This abstract is from the cover of the book.
Mary Ellen Chase (1887—1973) is remembered for her many novels which celebrated the rugged beauty and strong people of her native state of Maine. Chase is also fondly and gratefully remembered by the scores of women she taught during her three-decade association with Smith College. Among her students were Sylvia Plath, Betty Friedman, Anne Morrow Lindbergh, all of whom have acknowledged the influence Chase had on their lives and careers, not only as a dynamic teacher of composition and literature, but also as a strong supporter of women's minds.
The latest voice to give tribute to her former teacher is Elienne Squire, who graduated from Smith in the class of 1948. Ms. Squire, of Boston, Massachusetts, has written A LANTERN IN THE WIND, the difinitive biography of Mary Ellen Chase. The book which took five years to write demonstrates the devotion a good teacher can inspire in a student. It also introduces to a whole new generation of readers a writer who had an important place in the literary history of Maine, in American letters, and in feminist thought.
Chase was born and raised in Blue Hill, Maine. Her mother had been a teacher in the local academy, and her father was a judge on the circuit court. After graduating from the University of Maine in 1909, she accepted a position at the Hillside Home School in Wisconsin. It was there that she discovered a love for the profession; her ambition was to become a professor of English at the college level.
Another turning point in Chase's life came in 1914 when she was sent to Bozeman, Montana to recover from tuberculosis. During her seclusion in the Rocky Mountains, she wrote her first three books, and her writing career was born.
After receiving her masters and doctorate from the University of Minnesota, Chase went to Smith College, where she became a full professor within two years. She soon became a rising literary star as well, best known for her novels set in rural, coastal Maine. She eventually wrote and published 35 books. She was also successful as a lecturer, speaking with authority on many topics from culinary arts to the Bible.

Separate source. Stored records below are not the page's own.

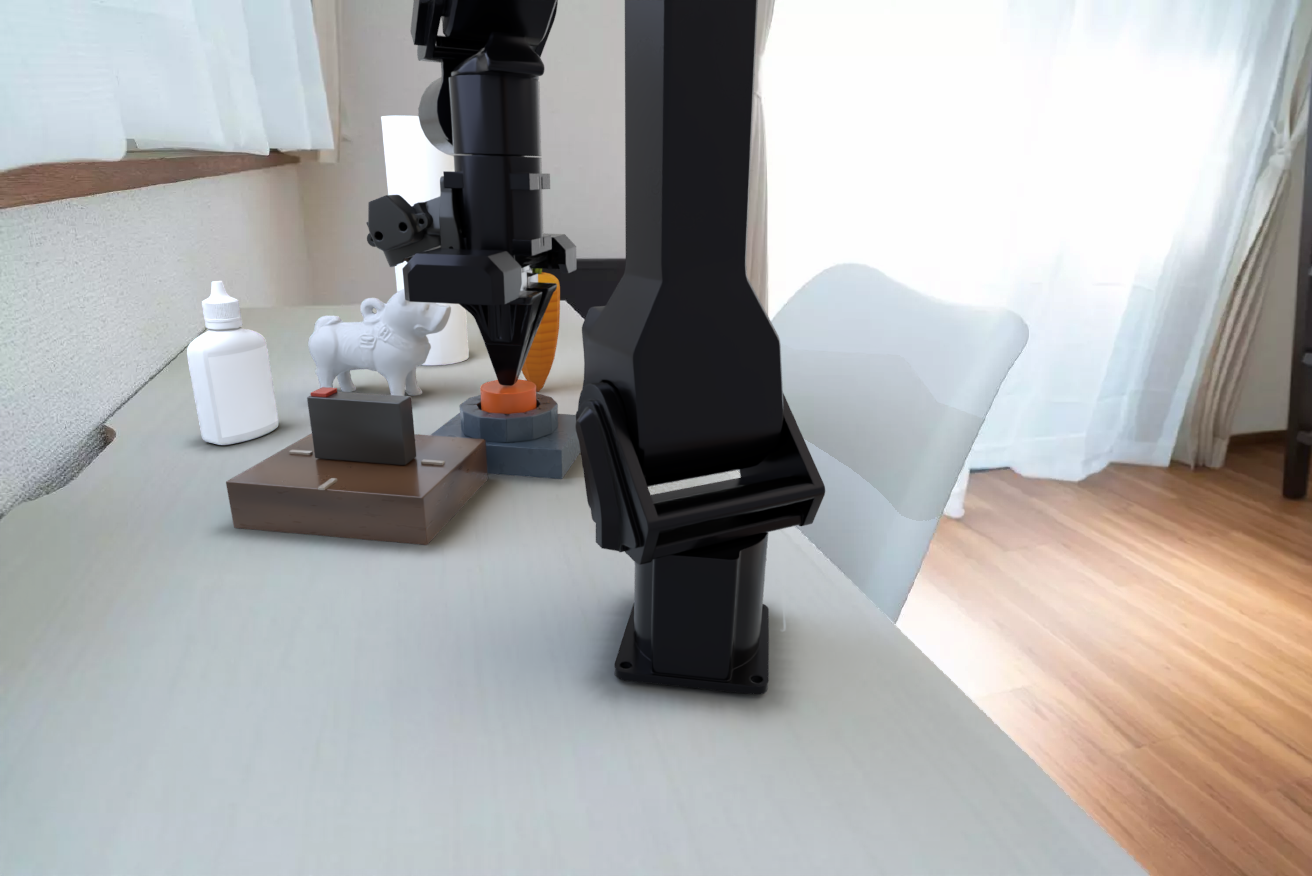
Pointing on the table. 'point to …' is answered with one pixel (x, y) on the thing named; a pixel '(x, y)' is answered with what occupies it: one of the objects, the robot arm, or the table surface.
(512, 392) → the button
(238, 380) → the eye dropper bottle
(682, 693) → the table surface
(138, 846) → the table surface
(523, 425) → the button box
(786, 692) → the table surface
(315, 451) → the block
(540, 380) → the carrot
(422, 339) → the dog figurine
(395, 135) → the cylindrical container
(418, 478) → the brown flat block
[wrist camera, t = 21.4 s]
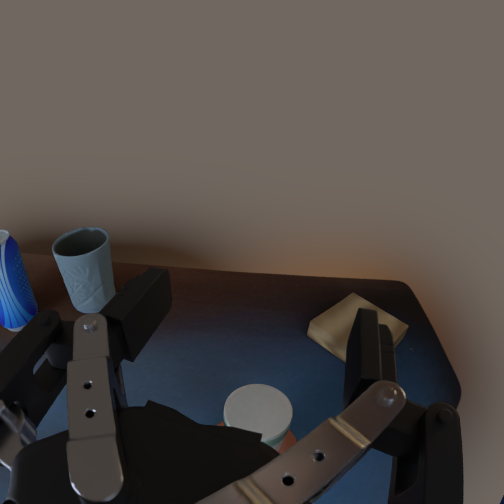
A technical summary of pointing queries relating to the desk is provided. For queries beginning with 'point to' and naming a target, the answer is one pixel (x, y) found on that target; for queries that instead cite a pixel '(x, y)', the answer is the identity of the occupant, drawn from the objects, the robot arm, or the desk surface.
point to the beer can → (14, 286)
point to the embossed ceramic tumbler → (86, 267)
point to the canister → (260, 412)
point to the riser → (348, 325)
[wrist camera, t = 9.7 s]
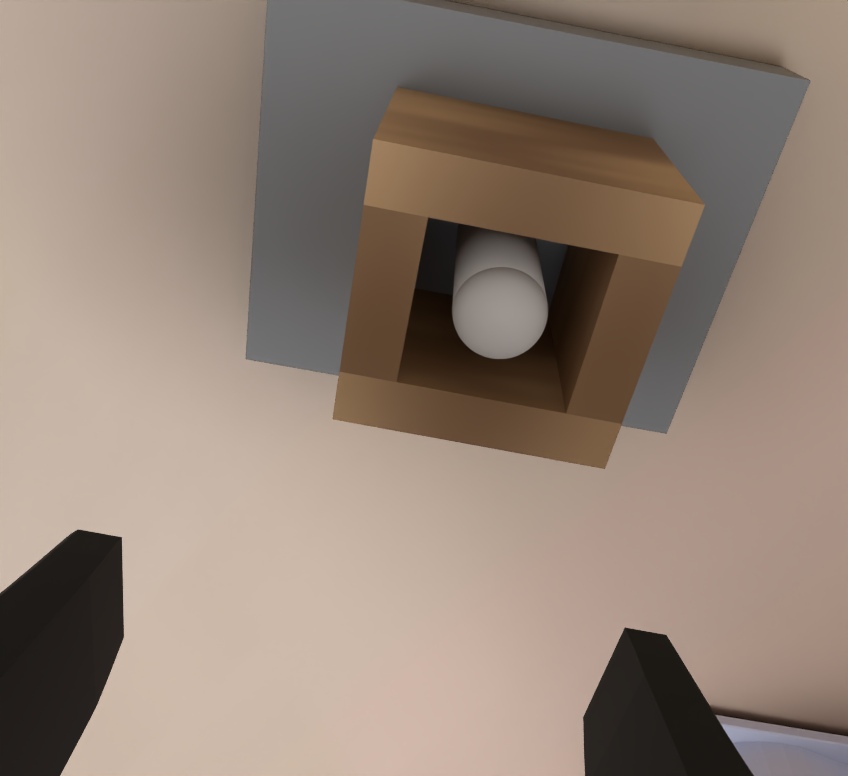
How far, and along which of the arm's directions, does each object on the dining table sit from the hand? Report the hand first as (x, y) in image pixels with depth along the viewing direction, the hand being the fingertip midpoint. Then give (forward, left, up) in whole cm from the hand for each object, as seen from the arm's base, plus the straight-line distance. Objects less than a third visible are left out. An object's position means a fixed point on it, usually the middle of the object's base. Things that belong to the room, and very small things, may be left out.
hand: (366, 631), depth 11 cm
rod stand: (-1, -3, -9) cm, 10 cm away
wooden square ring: (-1, -3, -8) cm, 9 cm away
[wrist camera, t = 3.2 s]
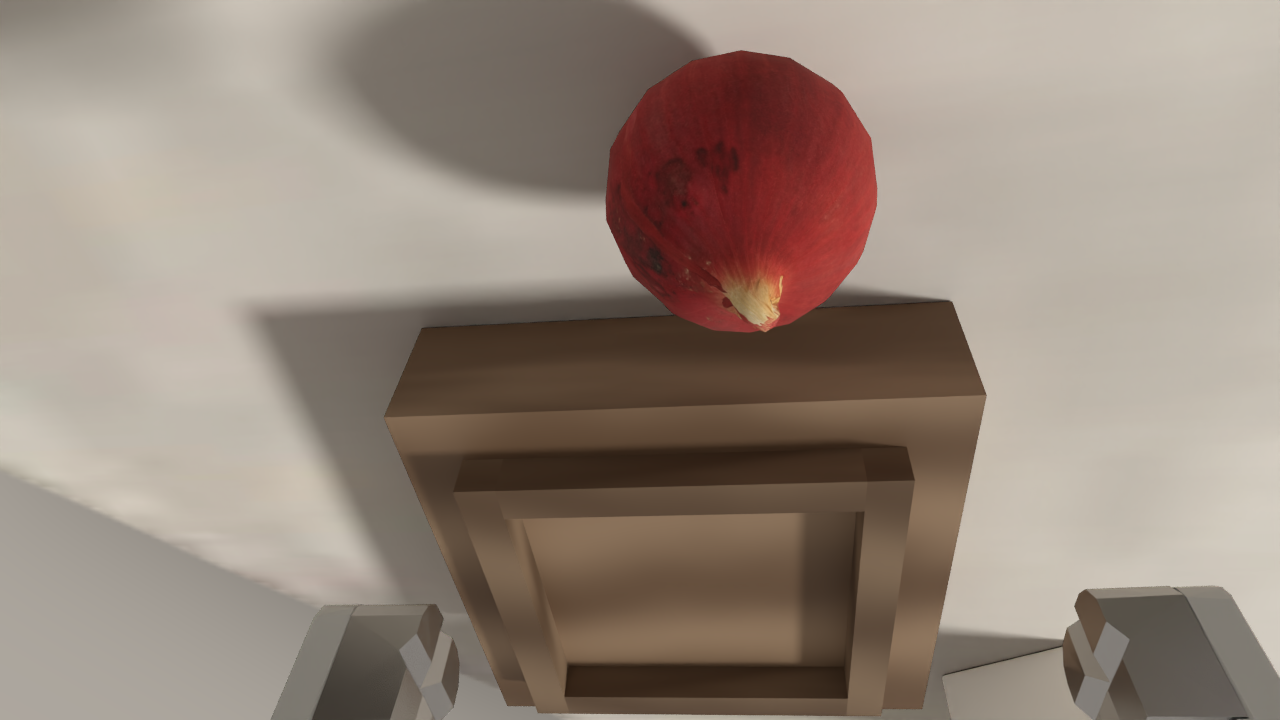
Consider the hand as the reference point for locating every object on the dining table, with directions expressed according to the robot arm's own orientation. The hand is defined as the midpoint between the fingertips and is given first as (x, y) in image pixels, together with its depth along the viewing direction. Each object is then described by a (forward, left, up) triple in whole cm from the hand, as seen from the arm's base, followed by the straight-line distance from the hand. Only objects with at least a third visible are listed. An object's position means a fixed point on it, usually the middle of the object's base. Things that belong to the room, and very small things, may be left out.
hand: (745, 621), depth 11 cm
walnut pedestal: (+13, -2, -14) cm, 20 cm away
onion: (-1, 0, -14) cm, 14 cm away
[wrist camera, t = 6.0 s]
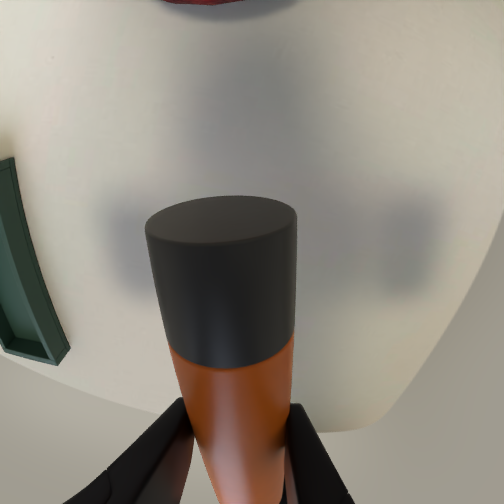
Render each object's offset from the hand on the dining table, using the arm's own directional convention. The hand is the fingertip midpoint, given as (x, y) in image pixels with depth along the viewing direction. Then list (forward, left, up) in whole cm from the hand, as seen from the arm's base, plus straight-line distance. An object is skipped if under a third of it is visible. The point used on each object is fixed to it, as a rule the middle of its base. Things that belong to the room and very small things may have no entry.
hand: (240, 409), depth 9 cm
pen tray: (0, +20, -10) cm, 22 cm away
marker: (0, 0, -1) cm, 1 cm away
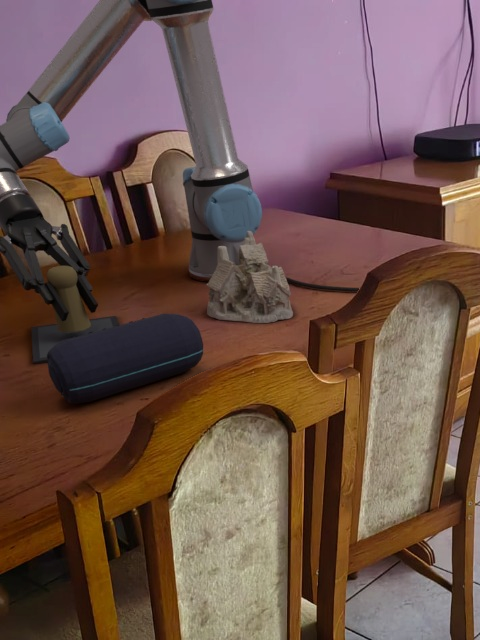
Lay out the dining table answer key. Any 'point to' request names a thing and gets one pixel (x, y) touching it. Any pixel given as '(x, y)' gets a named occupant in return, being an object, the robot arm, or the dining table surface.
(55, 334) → the tablet computer
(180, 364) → the portable speaker
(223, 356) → the dining table surface
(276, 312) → the ceramic cottage
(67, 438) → the dining table surface
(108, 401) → the dining table surface
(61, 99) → the robot arm
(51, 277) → the cork
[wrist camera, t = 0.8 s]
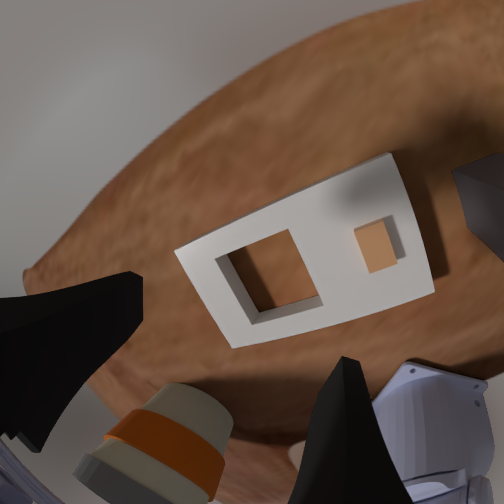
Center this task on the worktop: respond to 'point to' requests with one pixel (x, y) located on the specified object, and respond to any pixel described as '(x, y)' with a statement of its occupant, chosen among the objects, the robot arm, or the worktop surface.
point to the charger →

Chase's teaching reflected an acute awareness of the inseparable relationship between learning and life. She was one of the stellar figures in the history of SMith College and an inspiration to those whose lives she touched. Elienne Squire's biography of this remarkable woman, illustrated with photographs, tells the story of an academic and literary life lived fully. It also discusses the strong rewarding personal relationship Chase shared with her long-time companion Eleanor Duckett. It is significant that A LANTERN IN THE WIND, a thorough biography and appreciation, is written by one of Mary Ellen Chase's former students. Like her other students, Squire remembers Chase not only for what she taught but for what she was, a woman of vision who made students more deeply aware of what they possessed by opening the way to revelation.